The linebacker position is a good example of that. While teams around the league are getting smaller and using so-called tweeners to get more flexible against the passing game, the Patriots have not flinched: their linebacker room is among the biggest in football.

While its members bring different skillsets to the table, they do have one thing in common: they are big. Dont’a Hightower, Matthew Judon, Kyle Van Noy, Jamie Collins, Josh Uche and Ronnie Perkins are all listed at 6-foot-3 and between 245 and 275 pounds. Ja’Whaun Bentley and Jahlani Tavai are both 6-foot-2, with Bentley checking in at 255 and Tavai at 250. Only recent addition Calvin Munson is on the smaller side at 6-0; he still weighs 245 pounds.
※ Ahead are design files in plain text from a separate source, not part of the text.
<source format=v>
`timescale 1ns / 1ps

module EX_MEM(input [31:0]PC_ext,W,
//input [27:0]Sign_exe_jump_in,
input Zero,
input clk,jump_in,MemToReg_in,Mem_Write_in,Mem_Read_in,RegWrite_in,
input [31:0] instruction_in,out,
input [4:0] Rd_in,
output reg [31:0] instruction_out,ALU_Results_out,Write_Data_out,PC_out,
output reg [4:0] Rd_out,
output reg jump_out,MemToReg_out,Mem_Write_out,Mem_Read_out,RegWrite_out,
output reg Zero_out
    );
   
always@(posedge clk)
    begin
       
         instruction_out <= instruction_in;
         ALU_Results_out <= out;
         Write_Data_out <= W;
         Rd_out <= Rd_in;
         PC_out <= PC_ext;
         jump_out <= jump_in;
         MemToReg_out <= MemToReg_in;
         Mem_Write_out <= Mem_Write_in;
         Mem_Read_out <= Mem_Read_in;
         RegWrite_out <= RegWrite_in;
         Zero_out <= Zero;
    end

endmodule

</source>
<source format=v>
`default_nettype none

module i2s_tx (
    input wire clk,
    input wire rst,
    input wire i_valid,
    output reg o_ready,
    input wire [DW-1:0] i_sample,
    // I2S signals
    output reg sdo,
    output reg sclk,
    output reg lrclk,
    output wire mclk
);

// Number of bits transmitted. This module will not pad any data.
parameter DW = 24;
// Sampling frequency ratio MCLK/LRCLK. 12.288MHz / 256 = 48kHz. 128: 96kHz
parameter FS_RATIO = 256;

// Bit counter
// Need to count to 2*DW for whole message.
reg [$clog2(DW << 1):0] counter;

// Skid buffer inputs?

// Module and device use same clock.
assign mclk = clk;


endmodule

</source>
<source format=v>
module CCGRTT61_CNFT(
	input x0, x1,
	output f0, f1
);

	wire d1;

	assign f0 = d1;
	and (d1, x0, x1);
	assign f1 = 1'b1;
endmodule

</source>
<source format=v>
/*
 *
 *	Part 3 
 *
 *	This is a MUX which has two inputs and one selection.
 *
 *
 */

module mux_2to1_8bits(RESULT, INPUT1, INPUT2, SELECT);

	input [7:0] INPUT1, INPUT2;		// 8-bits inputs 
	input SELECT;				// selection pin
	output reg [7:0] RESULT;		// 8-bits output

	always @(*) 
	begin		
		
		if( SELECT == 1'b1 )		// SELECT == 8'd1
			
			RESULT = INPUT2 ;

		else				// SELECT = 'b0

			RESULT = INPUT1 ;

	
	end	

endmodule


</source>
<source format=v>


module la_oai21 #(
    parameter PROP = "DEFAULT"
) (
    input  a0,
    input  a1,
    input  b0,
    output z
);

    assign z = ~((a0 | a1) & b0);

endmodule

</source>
Elsewhere in the league, meanwhile, size has become less important. Players such as the Baltimore Ravens’ Patrick Queen, the San Francisco 49ers’ Fred Warner or the Atlanta Falcons’ Deion Jones are all on the smaller end of the linebacker spectrum — by design: they are faster and thus better suited in coverage.
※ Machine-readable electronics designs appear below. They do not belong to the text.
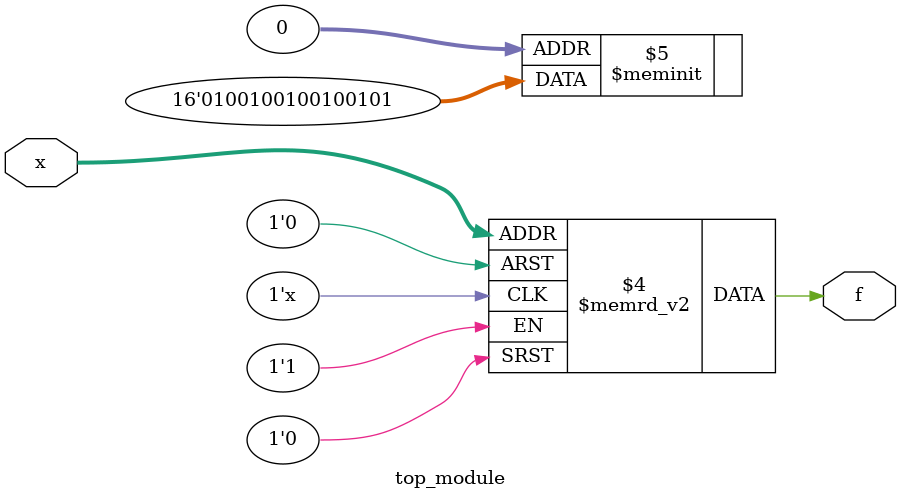
<source format=sv>
module top_module (
    input [4:1] x,
    output logic f
);

always_comb begin
    case (x)
        4'b0000: f = 1'b1;
        4'b0001: f = 1'b0;
        4'b0011: f = 1'b0;
        4'b0010: f = 1'b1;
        4'b0110: f = 1'b0;
        4'b0111: f = 1'b0;  // corrected from 1'b1
        4'b0101: f = 1'b1;
        4'b0100: f = 1'b0;  // corrected from 1'b1
        4'b1100: f = 1'b0;
        4'b1101: f = 1'b0;  // corrected from 1'b1
        4'b1111: f = 1'b0;
        4'b1110: f = 1'b1;
        4'b1010: f = 1'b0;  // corrected from 1'b1
        4'b1011: f = 1'b1;
        4'b1001: f = 1'b0;
        4'b1000: f = 1'b1;
        default: f = 1'b0;
    endcase
end

endmodule

</source>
So why do the Patriots not go after this type of player? Inside linebackers coach Jerod Mayo recently explained the reason behind this.

“Any time you put a converted safety in the box, obviously there’s an upgrade hopefully in coverage, but there is also a downgrade probably in just the awareness in the box,” Mayo said. “That tradeoff there I would say for us really is very dependent on who we’re playing as far as how many ‘backers we actually have on the field because we change up so much. If we’re playing a team that’s very small and really not good in the run game we may get smaller as well, we have that ability.”
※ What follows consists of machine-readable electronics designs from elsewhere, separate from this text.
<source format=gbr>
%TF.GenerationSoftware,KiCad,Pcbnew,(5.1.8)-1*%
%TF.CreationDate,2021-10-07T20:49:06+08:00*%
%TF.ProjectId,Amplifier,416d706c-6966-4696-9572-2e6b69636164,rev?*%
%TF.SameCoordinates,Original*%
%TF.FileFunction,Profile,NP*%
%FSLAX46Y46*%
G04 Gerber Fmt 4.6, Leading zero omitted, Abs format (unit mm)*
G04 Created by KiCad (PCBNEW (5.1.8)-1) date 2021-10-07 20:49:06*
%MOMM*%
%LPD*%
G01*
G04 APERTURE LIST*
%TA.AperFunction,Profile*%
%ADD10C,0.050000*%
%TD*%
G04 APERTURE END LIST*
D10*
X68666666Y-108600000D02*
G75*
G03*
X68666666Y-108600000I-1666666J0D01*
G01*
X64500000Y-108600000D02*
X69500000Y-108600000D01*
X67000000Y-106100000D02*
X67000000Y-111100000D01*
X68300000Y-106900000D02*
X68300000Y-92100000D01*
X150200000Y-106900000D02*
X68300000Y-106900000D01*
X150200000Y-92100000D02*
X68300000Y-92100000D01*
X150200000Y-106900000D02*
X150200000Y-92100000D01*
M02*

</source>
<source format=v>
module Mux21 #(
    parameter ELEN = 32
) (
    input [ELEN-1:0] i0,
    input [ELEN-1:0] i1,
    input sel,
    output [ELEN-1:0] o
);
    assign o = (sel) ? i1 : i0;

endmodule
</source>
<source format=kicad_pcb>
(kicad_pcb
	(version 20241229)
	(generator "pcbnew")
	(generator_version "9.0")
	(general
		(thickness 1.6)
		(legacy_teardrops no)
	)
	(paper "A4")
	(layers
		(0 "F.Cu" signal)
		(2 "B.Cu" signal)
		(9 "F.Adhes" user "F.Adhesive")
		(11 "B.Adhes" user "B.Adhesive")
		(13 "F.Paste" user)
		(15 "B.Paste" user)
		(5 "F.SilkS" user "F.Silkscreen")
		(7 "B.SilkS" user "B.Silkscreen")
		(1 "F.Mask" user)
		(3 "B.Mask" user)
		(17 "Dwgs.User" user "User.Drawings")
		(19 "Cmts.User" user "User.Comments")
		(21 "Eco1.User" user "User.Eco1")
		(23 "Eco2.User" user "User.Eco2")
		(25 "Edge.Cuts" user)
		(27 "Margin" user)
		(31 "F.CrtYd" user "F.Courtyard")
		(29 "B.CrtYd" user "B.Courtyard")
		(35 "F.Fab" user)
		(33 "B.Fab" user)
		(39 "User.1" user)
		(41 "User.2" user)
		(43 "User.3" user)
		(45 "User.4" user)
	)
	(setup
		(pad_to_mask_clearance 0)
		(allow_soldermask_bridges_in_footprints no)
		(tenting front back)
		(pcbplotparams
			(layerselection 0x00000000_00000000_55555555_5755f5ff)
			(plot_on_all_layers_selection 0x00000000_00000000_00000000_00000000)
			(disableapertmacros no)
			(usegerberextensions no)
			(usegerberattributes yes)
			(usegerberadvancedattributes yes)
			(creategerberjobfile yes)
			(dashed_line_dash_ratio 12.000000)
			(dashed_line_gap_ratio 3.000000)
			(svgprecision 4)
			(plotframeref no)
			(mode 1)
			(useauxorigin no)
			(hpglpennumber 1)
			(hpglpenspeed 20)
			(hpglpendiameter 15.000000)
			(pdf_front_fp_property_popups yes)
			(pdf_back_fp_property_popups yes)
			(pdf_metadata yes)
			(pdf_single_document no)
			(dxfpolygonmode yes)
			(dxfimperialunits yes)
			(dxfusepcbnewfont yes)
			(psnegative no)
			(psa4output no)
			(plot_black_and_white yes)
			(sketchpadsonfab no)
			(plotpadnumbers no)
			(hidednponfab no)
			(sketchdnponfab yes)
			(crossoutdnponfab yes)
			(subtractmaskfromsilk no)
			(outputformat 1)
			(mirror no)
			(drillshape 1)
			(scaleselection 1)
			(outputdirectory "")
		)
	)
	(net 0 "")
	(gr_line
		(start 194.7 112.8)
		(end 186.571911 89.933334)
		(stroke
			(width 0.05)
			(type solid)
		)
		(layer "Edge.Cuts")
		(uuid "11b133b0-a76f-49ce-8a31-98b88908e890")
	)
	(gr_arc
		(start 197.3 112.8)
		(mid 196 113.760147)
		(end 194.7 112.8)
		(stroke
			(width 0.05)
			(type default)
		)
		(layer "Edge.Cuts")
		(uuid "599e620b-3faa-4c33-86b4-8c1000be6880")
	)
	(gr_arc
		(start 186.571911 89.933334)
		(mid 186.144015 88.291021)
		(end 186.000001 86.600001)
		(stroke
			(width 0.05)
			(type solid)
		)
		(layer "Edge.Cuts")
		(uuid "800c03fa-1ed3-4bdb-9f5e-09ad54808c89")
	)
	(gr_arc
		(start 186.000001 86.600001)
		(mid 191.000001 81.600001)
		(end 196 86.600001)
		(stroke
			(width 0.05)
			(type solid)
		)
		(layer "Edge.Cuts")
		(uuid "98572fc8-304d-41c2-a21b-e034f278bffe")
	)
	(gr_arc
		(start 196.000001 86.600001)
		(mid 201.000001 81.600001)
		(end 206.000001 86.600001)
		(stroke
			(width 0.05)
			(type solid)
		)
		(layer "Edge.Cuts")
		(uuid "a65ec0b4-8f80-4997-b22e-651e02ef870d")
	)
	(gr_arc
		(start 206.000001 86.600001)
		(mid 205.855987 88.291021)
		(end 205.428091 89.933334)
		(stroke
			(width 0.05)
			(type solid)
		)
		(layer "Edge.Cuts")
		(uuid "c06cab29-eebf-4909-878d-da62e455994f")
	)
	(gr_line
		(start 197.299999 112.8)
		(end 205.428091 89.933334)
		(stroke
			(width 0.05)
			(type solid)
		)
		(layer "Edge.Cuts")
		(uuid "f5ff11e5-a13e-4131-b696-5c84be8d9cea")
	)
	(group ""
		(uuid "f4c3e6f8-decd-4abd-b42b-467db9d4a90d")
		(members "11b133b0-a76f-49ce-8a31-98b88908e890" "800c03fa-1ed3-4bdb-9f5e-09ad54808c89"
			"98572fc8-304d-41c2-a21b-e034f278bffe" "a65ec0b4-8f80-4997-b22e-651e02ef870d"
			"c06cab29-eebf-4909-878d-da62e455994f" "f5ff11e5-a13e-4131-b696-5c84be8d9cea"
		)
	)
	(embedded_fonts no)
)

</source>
The key for the Patriots, as Mayo went on to explain, is having big linebackers capable of holding down the fort versus the run and the pass. In the meantime, the safety position also factors into the mix: players at the position need to be versatile enough to come down and fill the box while also being able to drop back into coverage.

Adrian Phillips and Kyle Dugger are the most recent examples of that, with both capable of playing in the box and dropping back into coverage. Before them, Patrick Chung popularized that role after his return from Philadelphia in 2014.

“We oftentimes talk about the versatility in the linebackers, but you also look at the versatility in the safety room. It’s the same thing. We have safeties that feel comfortable coming down in the box. Now, is it better than some of the linebackers that we have in the box? Maybe not, but there is also a tradeoff that we have more speed at the position and we also have a better coverage player at the position,” Mayo said.

“It’s definitely a game plan thing. I know Bill [Belichick] has always liked bigger ‘backers, and most of the linebackers, even though they are larger in size, I would say they all can run for the most part.”

While the Patriots are holding onto the big linebacker type, one has to wonder whether or not it is losing value given the way the game is being played. With the passing game more important and productive than ever, and with offenses capable of using their personnel to attack all kinds of weaknesses on defense through the air, a move towards those smaller players is already underway.

Mayo, however, is looking at this development from a different perspective.

“All the scheme things, all that stuff is cyclical to me,” he said. “What’s going to happen is you’re going to get all these small ‘backers on the field and then you’re going to run into a Derrick Henry-type player or a team that lines up in 21-personnel, and you don’t have anyone on your active roster to even slow it down. That’s the hard part. That’s the balance that you have to find at the ‘backer position. ...

“Give me the 250- or 255-pound linebacker who’s played linebacker for a while and understands what’s going on around him than the 220-pound guy who’s been doing it for a year. He’s fast but he’s fast going the wrong way, you know what I mean? Given me the guy who runs a 4.7 going the right way than a guy who runs a 4.4, 4.5 going the wrong way the first two steps. They’ll get there at the same time.”